===== Record extracts =====
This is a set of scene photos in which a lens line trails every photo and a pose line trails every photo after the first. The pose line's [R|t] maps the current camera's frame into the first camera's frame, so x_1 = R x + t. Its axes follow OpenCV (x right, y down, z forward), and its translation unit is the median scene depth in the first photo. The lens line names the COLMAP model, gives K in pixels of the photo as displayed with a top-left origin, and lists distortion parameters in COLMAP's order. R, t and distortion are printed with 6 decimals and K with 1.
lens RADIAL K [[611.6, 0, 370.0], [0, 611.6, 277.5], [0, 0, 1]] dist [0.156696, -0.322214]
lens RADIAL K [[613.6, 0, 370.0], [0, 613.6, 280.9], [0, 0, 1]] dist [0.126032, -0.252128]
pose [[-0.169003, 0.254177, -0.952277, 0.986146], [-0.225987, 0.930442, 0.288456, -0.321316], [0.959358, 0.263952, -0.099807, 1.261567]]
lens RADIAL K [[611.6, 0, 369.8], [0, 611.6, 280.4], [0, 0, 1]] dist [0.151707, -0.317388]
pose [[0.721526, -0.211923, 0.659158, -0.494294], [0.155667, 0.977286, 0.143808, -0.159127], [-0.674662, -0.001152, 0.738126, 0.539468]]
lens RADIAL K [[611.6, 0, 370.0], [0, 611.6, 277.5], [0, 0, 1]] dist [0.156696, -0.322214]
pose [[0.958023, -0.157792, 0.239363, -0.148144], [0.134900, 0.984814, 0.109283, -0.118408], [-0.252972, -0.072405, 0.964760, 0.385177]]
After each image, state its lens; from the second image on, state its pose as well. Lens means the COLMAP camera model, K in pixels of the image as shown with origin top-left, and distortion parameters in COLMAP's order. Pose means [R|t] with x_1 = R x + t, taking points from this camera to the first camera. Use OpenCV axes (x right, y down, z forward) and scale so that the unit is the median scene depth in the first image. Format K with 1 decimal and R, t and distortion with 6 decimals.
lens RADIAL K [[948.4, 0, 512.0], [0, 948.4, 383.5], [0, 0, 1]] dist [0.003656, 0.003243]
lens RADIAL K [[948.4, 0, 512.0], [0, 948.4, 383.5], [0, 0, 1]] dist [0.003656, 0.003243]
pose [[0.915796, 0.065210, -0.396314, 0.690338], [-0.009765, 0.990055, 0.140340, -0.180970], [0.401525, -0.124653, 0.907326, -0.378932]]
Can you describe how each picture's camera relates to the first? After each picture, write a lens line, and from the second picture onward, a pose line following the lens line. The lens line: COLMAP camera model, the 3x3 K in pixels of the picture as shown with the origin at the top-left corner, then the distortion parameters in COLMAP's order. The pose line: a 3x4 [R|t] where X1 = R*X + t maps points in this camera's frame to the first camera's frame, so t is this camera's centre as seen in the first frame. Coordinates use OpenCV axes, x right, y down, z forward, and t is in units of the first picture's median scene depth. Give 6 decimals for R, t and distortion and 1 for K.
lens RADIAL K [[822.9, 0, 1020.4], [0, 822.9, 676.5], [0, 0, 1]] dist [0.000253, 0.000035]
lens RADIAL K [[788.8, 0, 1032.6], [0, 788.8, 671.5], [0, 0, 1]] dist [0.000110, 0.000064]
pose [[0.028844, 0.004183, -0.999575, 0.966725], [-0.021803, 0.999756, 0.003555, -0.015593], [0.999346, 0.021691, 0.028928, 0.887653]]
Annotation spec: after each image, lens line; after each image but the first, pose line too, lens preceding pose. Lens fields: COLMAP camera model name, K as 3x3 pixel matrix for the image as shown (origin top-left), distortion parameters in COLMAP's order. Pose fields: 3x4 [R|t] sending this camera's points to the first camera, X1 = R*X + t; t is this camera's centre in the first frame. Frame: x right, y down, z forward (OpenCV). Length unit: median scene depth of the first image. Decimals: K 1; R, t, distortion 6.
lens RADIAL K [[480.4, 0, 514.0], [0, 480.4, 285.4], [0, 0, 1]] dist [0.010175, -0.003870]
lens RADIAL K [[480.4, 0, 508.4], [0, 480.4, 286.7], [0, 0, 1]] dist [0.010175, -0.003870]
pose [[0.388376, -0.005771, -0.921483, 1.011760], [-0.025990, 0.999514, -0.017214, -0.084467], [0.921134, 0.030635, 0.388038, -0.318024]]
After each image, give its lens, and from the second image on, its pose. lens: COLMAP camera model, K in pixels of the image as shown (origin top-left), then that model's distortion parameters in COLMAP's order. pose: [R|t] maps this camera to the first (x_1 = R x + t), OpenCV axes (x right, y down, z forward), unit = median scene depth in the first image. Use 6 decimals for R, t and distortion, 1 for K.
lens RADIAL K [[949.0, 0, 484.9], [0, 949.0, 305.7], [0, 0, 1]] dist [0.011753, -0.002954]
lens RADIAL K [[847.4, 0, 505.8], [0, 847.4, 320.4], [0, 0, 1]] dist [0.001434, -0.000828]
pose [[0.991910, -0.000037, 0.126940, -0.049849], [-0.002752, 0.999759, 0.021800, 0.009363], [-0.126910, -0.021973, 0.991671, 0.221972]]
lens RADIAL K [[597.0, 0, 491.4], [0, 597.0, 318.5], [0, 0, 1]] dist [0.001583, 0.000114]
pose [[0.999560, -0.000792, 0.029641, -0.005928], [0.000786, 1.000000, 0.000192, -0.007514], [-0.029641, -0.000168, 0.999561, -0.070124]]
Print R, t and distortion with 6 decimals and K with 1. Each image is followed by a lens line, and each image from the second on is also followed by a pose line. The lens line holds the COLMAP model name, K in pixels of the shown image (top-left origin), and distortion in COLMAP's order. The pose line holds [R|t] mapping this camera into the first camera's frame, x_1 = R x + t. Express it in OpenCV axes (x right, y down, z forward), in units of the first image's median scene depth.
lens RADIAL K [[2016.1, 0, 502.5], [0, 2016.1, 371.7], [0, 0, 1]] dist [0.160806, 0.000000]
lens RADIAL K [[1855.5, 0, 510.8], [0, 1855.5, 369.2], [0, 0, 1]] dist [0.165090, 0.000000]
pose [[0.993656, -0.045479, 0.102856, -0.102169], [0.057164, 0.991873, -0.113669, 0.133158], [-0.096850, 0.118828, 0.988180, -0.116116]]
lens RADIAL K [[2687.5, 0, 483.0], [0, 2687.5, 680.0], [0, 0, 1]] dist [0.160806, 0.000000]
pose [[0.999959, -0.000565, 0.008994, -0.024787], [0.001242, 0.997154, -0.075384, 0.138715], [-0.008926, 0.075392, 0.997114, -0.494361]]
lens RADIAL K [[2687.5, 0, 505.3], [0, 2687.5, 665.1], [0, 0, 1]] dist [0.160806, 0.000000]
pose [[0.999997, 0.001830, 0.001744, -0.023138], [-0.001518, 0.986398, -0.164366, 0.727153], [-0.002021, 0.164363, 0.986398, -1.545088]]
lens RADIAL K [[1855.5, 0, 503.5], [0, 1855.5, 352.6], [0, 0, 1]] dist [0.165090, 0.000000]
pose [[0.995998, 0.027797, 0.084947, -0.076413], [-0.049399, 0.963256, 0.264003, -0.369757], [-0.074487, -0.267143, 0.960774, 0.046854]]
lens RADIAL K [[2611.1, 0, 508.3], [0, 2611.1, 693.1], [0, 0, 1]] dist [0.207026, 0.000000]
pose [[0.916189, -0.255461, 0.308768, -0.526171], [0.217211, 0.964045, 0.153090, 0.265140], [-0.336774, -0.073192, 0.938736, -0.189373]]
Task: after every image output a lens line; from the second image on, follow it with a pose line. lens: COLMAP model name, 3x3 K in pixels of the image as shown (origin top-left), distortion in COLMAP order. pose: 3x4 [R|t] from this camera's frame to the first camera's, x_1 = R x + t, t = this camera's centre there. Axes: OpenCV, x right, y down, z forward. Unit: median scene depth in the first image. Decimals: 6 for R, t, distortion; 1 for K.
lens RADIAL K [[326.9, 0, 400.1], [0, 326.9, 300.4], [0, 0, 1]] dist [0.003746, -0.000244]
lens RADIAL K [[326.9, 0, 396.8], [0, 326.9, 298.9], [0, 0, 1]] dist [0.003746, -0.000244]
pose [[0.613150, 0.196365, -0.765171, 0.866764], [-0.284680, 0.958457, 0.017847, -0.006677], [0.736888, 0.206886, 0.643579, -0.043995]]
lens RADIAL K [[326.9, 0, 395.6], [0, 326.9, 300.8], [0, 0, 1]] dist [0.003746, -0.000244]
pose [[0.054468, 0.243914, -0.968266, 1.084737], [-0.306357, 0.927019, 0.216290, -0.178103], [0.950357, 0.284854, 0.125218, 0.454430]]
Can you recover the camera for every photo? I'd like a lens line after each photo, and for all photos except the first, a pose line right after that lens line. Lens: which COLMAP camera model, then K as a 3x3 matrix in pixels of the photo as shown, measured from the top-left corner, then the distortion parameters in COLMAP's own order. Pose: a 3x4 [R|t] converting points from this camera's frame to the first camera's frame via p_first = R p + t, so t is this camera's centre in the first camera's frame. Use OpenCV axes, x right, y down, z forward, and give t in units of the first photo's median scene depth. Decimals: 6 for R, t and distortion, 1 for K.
=====
Requirement >> Lines from the one with "Task: after every" through the last line above must be printed exactly; no other line is to appear.

Result of this exercise >>
Task: after every image output a lens line; from the second image on, follow it with a pose line. lens: COLMAP model name, 3x3 K in pixels of the image as shown (origin top-left), distortion in COLMAP order. pose: 3x4 [R|t] from this camera's frame to the first camera's, x_1 = R x + t, t = this camera's centre there. Axes: OpenCV, x right, y down, z forward. Unit: median scene depth in the first image. Decimals: 6 for R, t, distortion; 1 for K.
lens RADIAL K [[326.9, 0, 400.1], [0, 326.9, 300.4], [0, 0, 1]] dist [0.003746, -0.000244]
lens RADIAL K [[326.9, 0, 396.8], [0, 326.9, 298.9], [0, 0, 1]] dist [0.003746, -0.000244]
pose [[0.613150, 0.196365, -0.765171, 0.866764], [-0.284680, 0.958457, 0.017847, -0.006677], [0.736888, 0.206886, 0.643579, -0.043995]]
lens RADIAL K [[326.9, 0, 395.6], [0, 326.9, 300.8], [0, 0, 1]] dist [0.003746, -0.000244]
pose [[0.054468, 0.243914, -0.968266, 1.084737], [-0.306357, 0.927019, 0.216290, -0.178103], [0.950357, 0.284854, 0.125218, 0.454430]]
Can you recover the camera for every photo? I'd like a lens line after each photo, and for all photos except the first, a pose line right after that lens line. Lens: which COLMAP camera model, then K as a 3x3 matrix in pixels of the photo as shown, measured from the top-left corner, then the distortion parameters in COLMAP's own order. Pose: a 3x4 [R|t] converting points from this camera's frame to the first camera's frame via p_first = R p + t, so t is this camera's centre in the first camera's frame. Use OpenCV axes, x right, y down, z forward, and give t in units of the first photo's median scene depth. Decimals: 6 for R, t and distortion, 1 for K.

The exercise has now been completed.